Sometimes called the “silent killer,” because even when the blood pressure is dangerously high, there are no obvious symptoms - high blood pressure or hypertension is always a matter of concern. Hypertension results when the force of the blood pumping against the blood vessel walls damages the arteries. Hypertension can also damage the heart and cause heart failure. Strokes can result from untreated hypertension, and hypertension increases the risk of heart attack.

What Are the Risk Factors?

People are more likely to develop hypertension as they age because the blood vessel walls become less flexible. Genetics is a factor; hypertension often runs in families, and African Americans are particularly susceptible. People who are overweight, obese or physically unfit have an increased risk of hypertension. Smoking or tobacco use in any form is another risk factor, as is heavy drinking. Stress can cause increased blood pressure, especially chronic stress. Other risk factors include too much salt or too little potassium in the diet, or low vitamin D levels.

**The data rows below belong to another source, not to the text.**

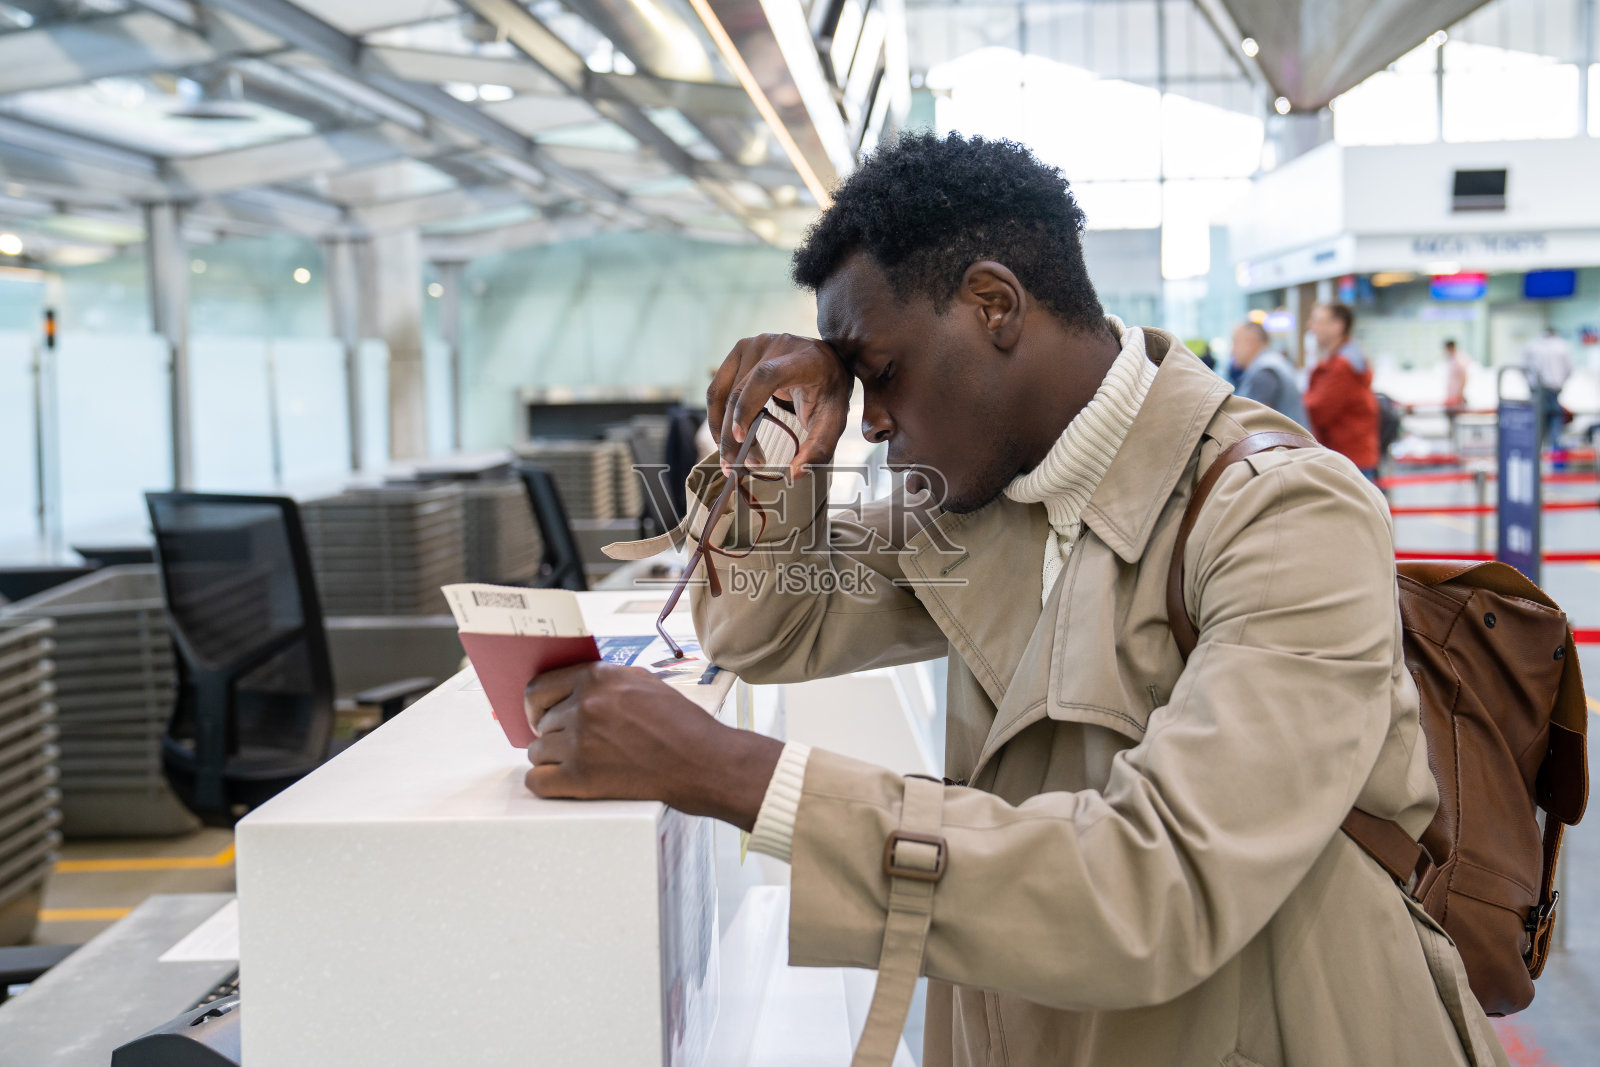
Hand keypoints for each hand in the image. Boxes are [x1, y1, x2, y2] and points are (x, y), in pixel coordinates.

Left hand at [524, 662, 782, 830]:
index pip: (539, 687)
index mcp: (597, 678)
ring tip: (574, 763)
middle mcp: (584, 705)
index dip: (537, 704)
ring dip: (552, 758)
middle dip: (553, 733)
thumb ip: (606, 680)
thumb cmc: (682, 724)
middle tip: (569, 744)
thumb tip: (576, 686)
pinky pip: (537, 781)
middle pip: (541, 721)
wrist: (703, 762)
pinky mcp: (580, 778)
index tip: (542, 715)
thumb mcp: (644, 682)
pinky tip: (558, 782)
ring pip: (537, 751)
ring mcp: (579, 742)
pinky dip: (544, 783)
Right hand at [706, 333, 851, 479]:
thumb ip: (819, 448)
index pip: (766, 377)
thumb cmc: (829, 392)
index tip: (741, 439)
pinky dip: (717, 416)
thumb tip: (795, 474)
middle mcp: (773, 345)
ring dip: (720, 429)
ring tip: (728, 458)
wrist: (825, 362)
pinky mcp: (739, 351)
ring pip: (721, 393)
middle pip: (739, 391)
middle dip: (732, 434)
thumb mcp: (833, 420)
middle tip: (735, 467)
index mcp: (801, 358)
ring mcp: (752, 345)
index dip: (747, 407)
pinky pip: (718, 388)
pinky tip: (726, 438)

How Is High Blood Pressure Treated?

Doctors have a variety of medications available to treat hypertension. Beta blockers expand the blood vessels and make the heart beat more slowly and less forcefully. ACE inhibitors, calcium channel blockers, and ARBs are medications that help relax blood vessels. Water pills (diuretics) eliminate excess fluid in the body, which can help reduce blood pressure. Medications that affect hormones or other chemicals in the body may also be used to lower the blood pressure or slow the heart rate.

What if I Don’t Want to Take Medication?

In some cases, lifestyle changes may be enough to get blood pressure under control. A healthy diet with lots of fruit and vegetables provides vital nutrients and fiber. Regular exercise reduces stress, helps keep weight under control, keeps the heart strong and promotes overall circulation. Smoking is one of the best-known factors for increasing the risk of heart disease; although it’s better never to start, it’s just as important to stop. Alcohol should be limited to two drinks a day for men and one for women.